* _Record excerpts_
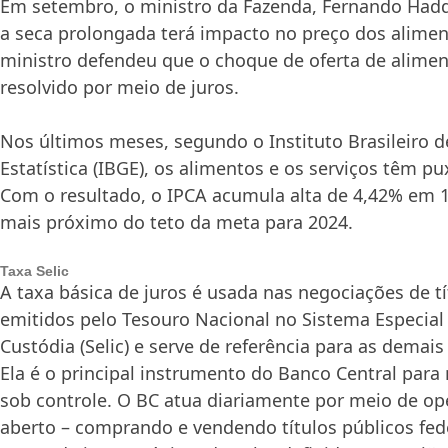
Em setembro, o ministro da Fazenda, Fernando Had
a seca prolongada terá impacto no preço dos alimen
ministro defendeu que o choque de oferta de alimen
resolvido por meio de juros.
Nos últimos meses, segundo o Instituto Brasileiro d
Estatística (IBGE), os alimentos e os serviços têm pu
Com o resultado, o IPCA acumula alta de 4,42% em 
mais próximo do teto da meta para 2024.
Taxa Selic
A taxa básica de juros é usada nas negociações de tí
emitidos pelo Tesouro Nacional no Sistema Especial
Custódia (Selic) e serve de referência para as demai
Ela é o principal instrumento do Banco Central para 
sob controle. O BC atua diariamente por meio de o
aberto – comprando e vendendo títulos públicos fed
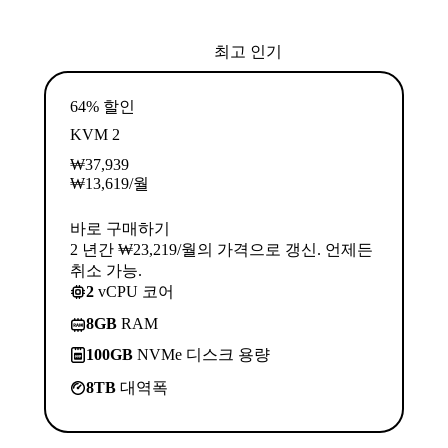
최고 인기
64% 할인
KVM 2
₩
37,939
₩
13,619
/월
바로 구매하기
2 년간 ₩23,219/월의 가격으로 갱신. 언제든
취소 가능.
2
vCPU 코어
8GB
RAM
100GB
NVMe 디스크 용량
8TB
대역폭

* _Instructions to follow_
Please find every line in the items that contains the string "ministro", where case counts, and copy each of those lines.

* _Written response_
Em setembro, o ministro da Fazenda, Fernando Had
ministro defendeu que o choque de oferta de alimen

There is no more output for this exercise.